O Globo
O governo Bolsonaro comemora mil dias. Já
escrevi e falei sobre o tema, analisando a trajetória política desse
experimento. Mas ainda não parei para me perguntar como foi possível manter,
ainda que de forma precária, a sanidade mental neste país enlouquecido.
Jamais poderia imaginar um governo tão
singular como o de Bolsonaro, no qual crimes e trapalhadas se entrelaçam de tal
maneira, tragicômico. Quando comecei a entender de política, o confronto
esquerda-direita tinha outros contornos. Nosso bairro proletário era getulista.
A simpatia juvenil estava ao lado dos vizinhos. Mas havia gente como meu pai,
que votava no brigadeiro Eduardo Gomes.
A encarnação da direita naqueles anos tinha
outro perfil. Votem no brigadeiro, diziam as mulheres que o apoiavam, ele é
bonito e é solteiro. Até um doce foi criado em homenagem a ele.
Quando Bolsonaro postou aquela famosa cena
de golden shower, perguntando do que se tratava, percebi que estávamos num
outro momento histórico. A clássica e austera direita dava margem a um sensacionalismo
radiofônico que, sob a máscara de moralidade, usava as cenas de crime e sexo
para garantir audiência.
Quando o então secretário de Cultura, Roberto Alvim, fez um discurso imitando o líder nazista Joseph Goebbels, dizendo que a arte brasileira seria heroica e imperativa, percebi também um novo tom.

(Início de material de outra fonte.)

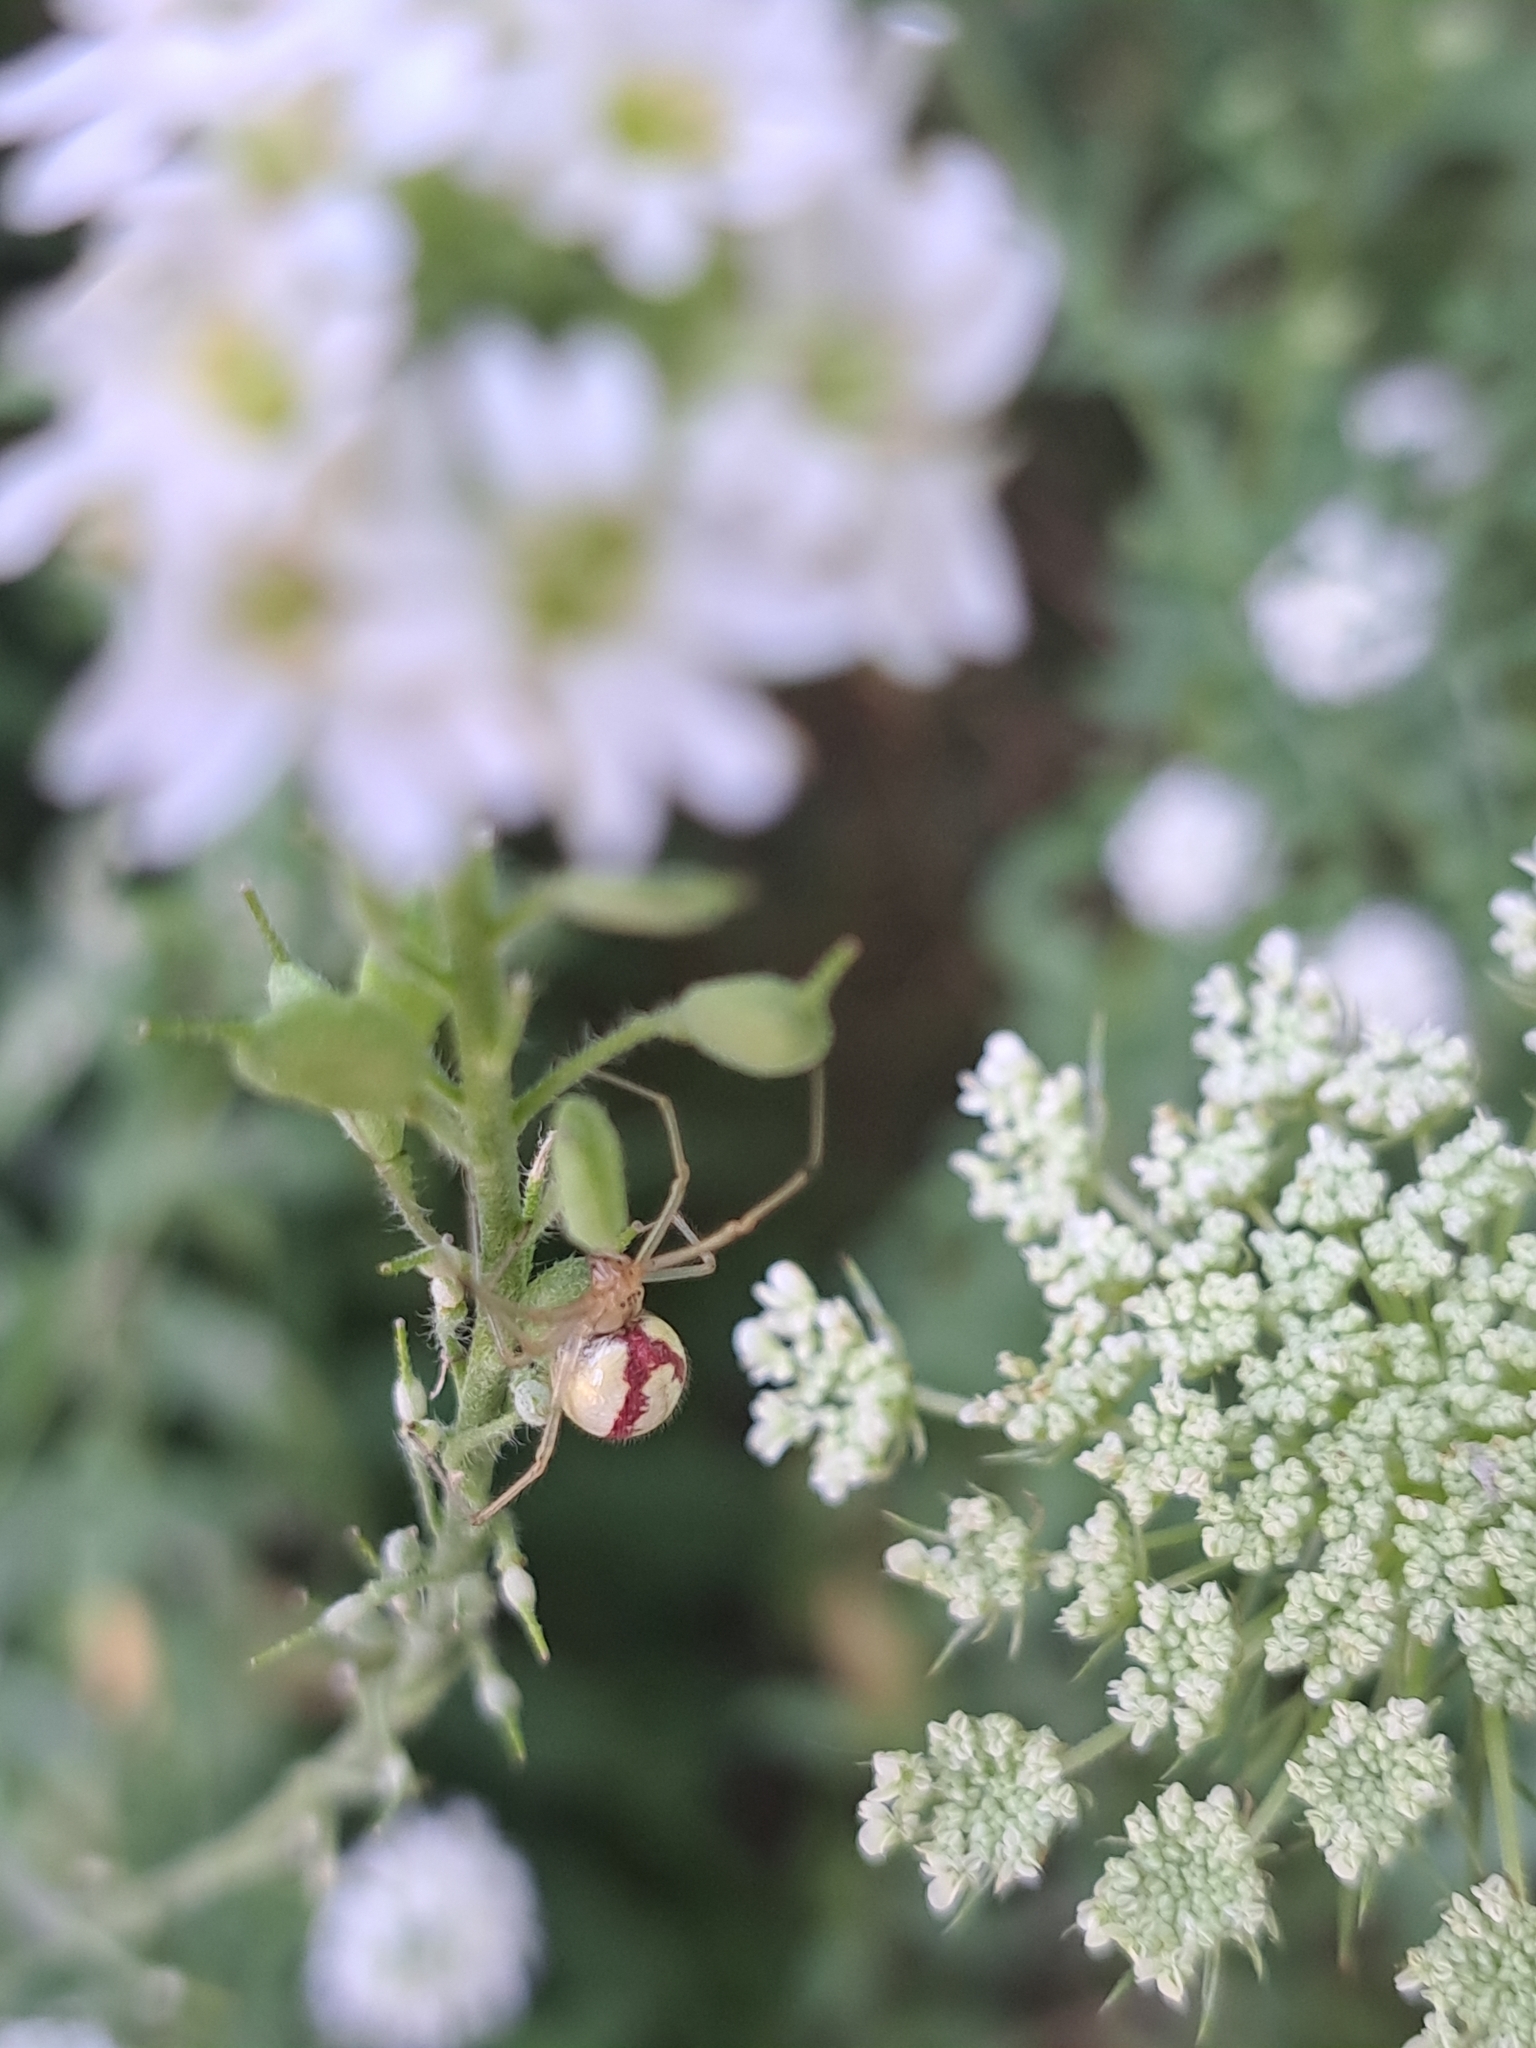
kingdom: Animalia
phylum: Arthropoda
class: Arachnida
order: Araneae
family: Theridiidae
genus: Enoplognatha
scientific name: Enoplognatha ovata
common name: Common candy-striped spider
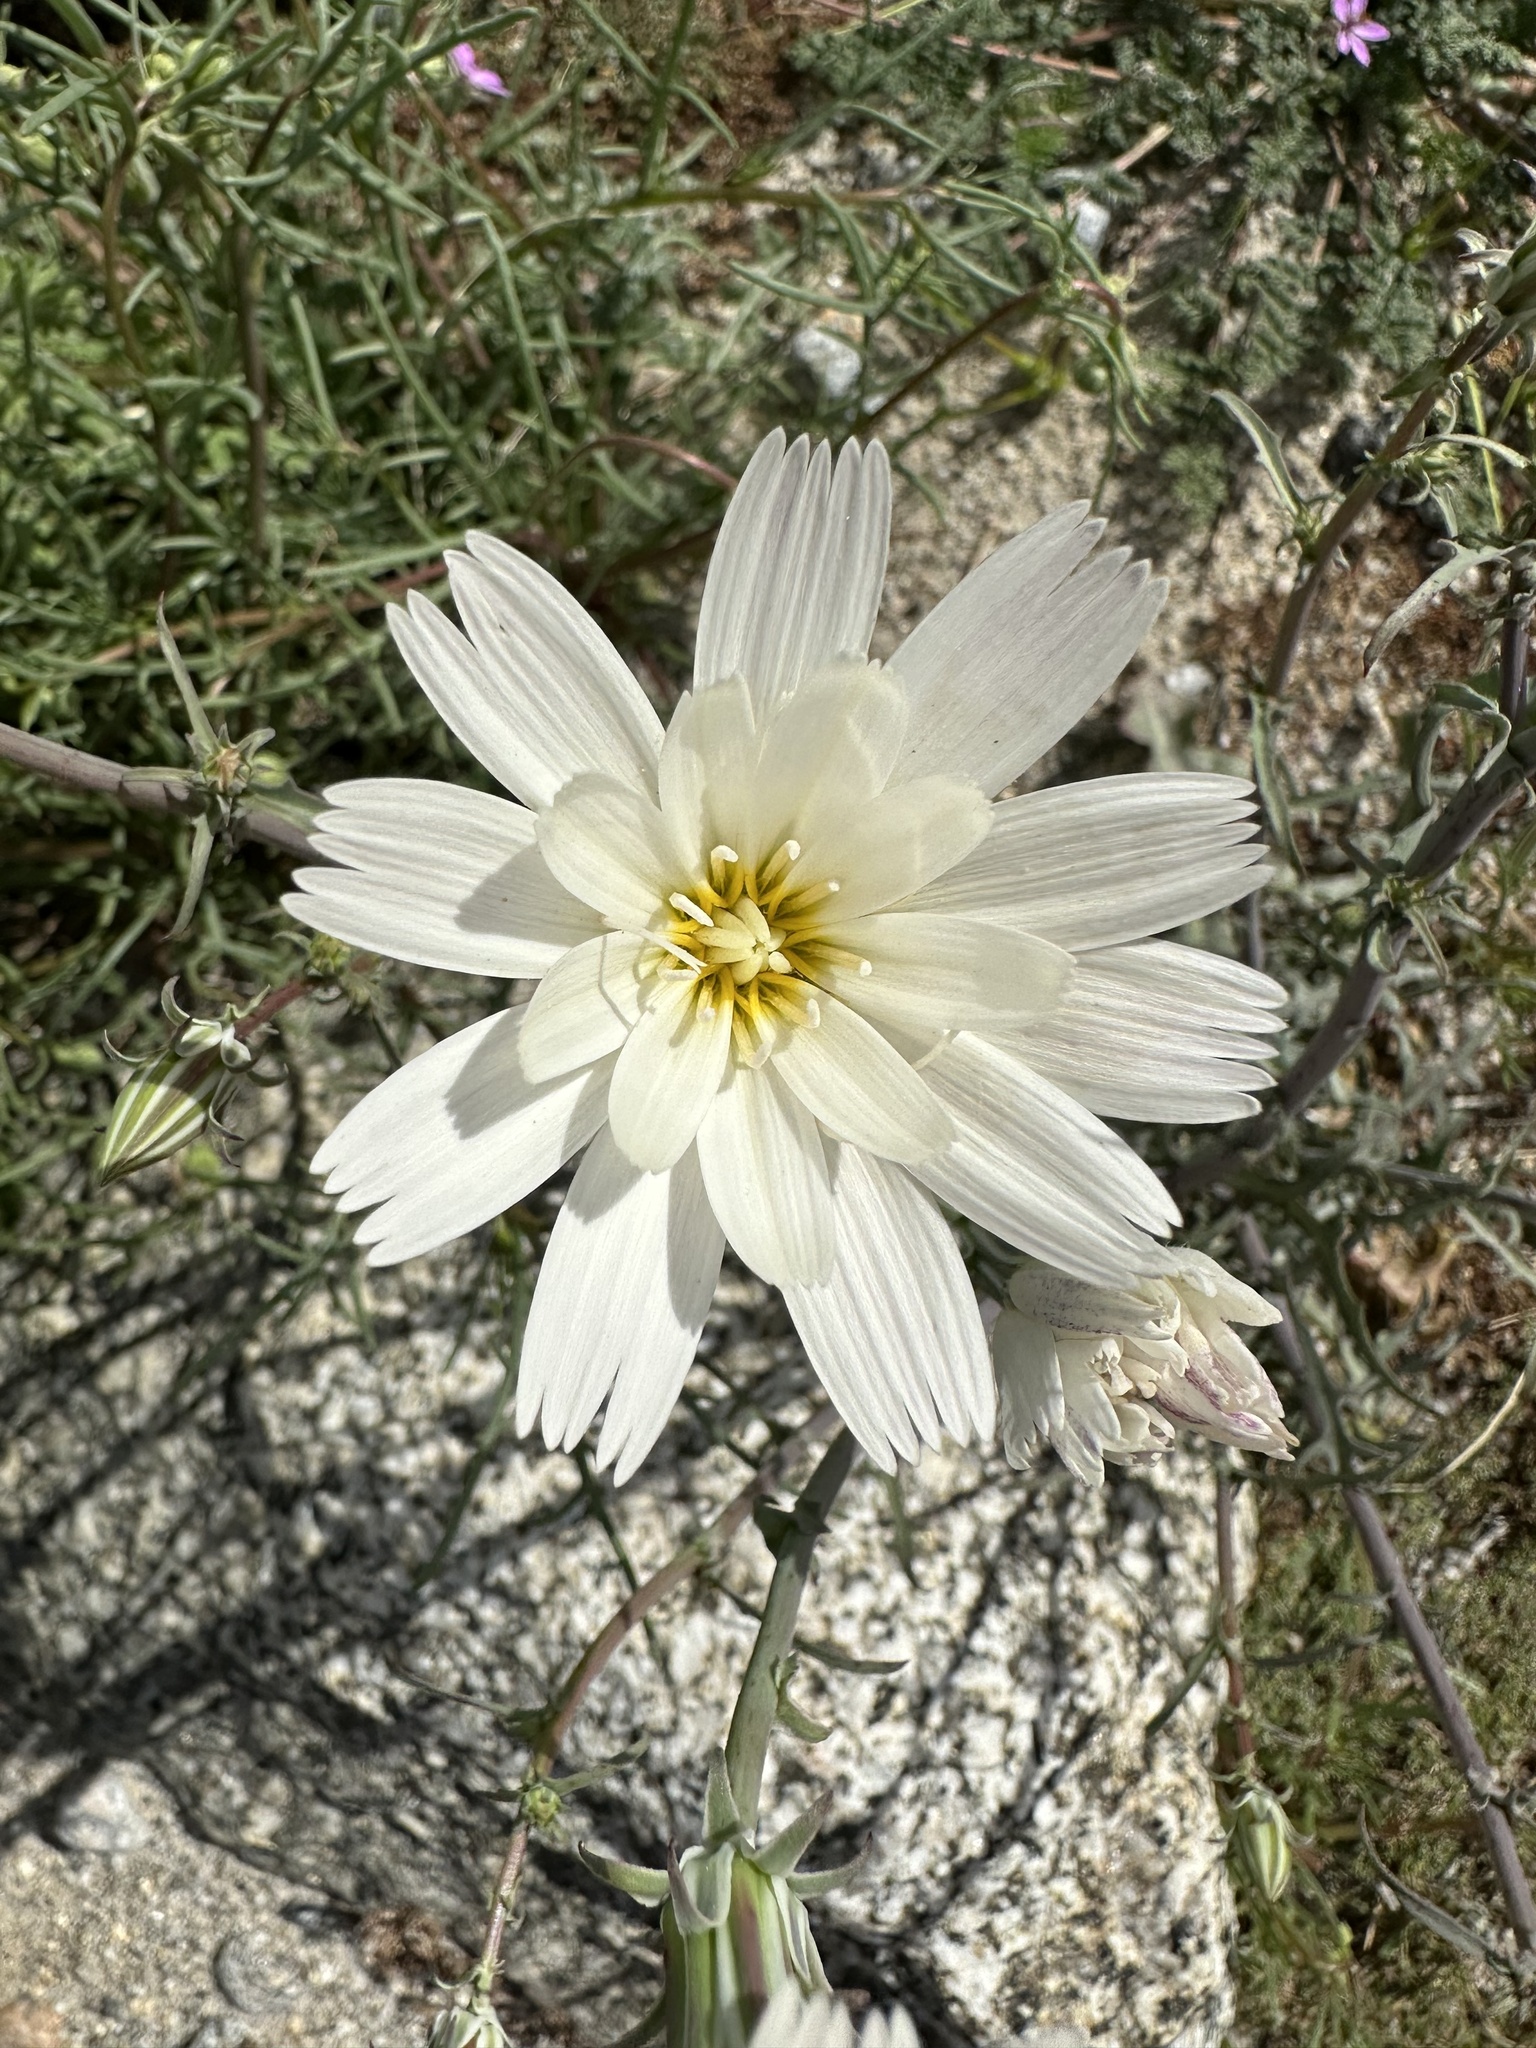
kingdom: Plantae
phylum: Tracheophyta
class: Magnoliopsida
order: Asterales
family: Asteraceae
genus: Rafinesquia
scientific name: Rafinesquia neomexicana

Dificilmente os governos militares que
dominaram o país a partir de 1964 aceitariam um discurso abertamente nazista,
sobretudo porque um dos orgulhos nacionais foi exatamente a participação na
Segunda Guerra no lado oposto a Hitler.
Não só a vulgaridade, mas uma certa visão
moderna de inconsequente colagem de ideologias estava em jogo. Assim como uma
concepção também muito moderna de que não existe a verdade dos fatos, mas
apenas versões. O que é mais um componente assombroso da atualidade.
Alguém definiu assim o diálogo com os novos
atores políticos: é como se jogasse xadrez com pombos, eles desarrumam o
tabuleiro e saem cantando vitória.
A versão cinematográfica de quase todas as
taras do governo pode ser encontrada, em cores, naquele vídeo da reunião de 22
de abril de 2020. Em primeiro lugar, a assombrosa fala de Bolsonaro defendendo
que as pessoas se armem para combater a ditadura, insinuando que ela se
encarnava nos governadores que defendiam restrições sociais contra a pandemia.
Interessante ver como os generais que o
apoiam assistiam calados e satisfeitos com o discurso, algo que no passado
seria impensável. Na mesma reunião, o então ministro do Meio Ambiente propunha
derrubar as regras ambientais, deixar a boiada passar, enquanto o Brasil se
preocupava com a pandemia. No mesmo filme, veremos Bolsonaro dizendo que
precisa da PF para proteger a família e aliados e um ministro da Educação
propondo a prisão de ministros do STF.
Em Leipzig, no início dos anos 90, cobri
manifestações dos skinheads, jovens que têm simpatias pelo nazismo. Creio que
posso dizer isto com tranquilidade: entre eles havia mais consciência ambiental
que no governo Bolsonaro, para o qual devastar os recursos naturais é um ato de
fé.
Há todo um capítulo ainda dos rituais
próprios do governo Bolsonaro: conversas no cercadinho, motociatas, o escudo
com a expressão “imbrochável”, os dedos imitando armas, empunhar o violão como
se fosse um fuzil.
Em termos feministas, isso seria uma masculinidade
tóxica. Eu diria, a começar pelas motociatas, uma masculinidade evanescente.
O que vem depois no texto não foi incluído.